Mapping the lifecycle of scientific contributions: From generation and evaluation to impact diffusion
Liyue Chen, Donghuan Song, Jielan Ding, Huanan Wei, Zihao QuAbstract
Understanding how scientific contributions evolve from their inception to long‐term influence is central to the study of knowledge dynamics and research evaluation. This study investigates the evolution of actors' cognitive perceptions of scientific contributions in academic papers by harnessing large language models (LLMs) to conduct a combined analysis of full texts, peer review comments, and citation contexts of over 29,000 articles from PLOS ONE . Drawing on the social construction theory of scientific knowledge, we propose a dynamic construction lifecycle comprising three stages—generation, external evaluation, and impact diffusion—shaped respectively by authors, reviewers, and citers.
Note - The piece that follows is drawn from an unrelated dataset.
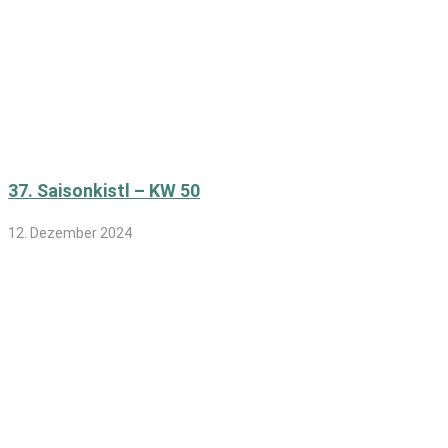
37. Saisonkistl – KW 50
12. Dezember 2024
By classifying contribution types from several textual sources, we examined their consistency and evolution in terms of both type and strength across lifecycle stages. The results reveal that authors highlight experimental and application‐oriented contributions; reviewers focus on conceptual dimensions and apply stricter criteria; citers emphasize experimental and methodological aspects. Furthermore, a cognitive gap emerges between reviewers and other actors, indicating that reviewers often rely on perceived significance rather than contribution typologies. In contrast, alignment between authors and citers suggests that citation‐based indicators, despite limitations, capture meaningful dimensions of scholarly recognition. Analysis of contribution evolution patterns shows both divergent and stable trajectories with non‐linear fluctuations in perceived strength.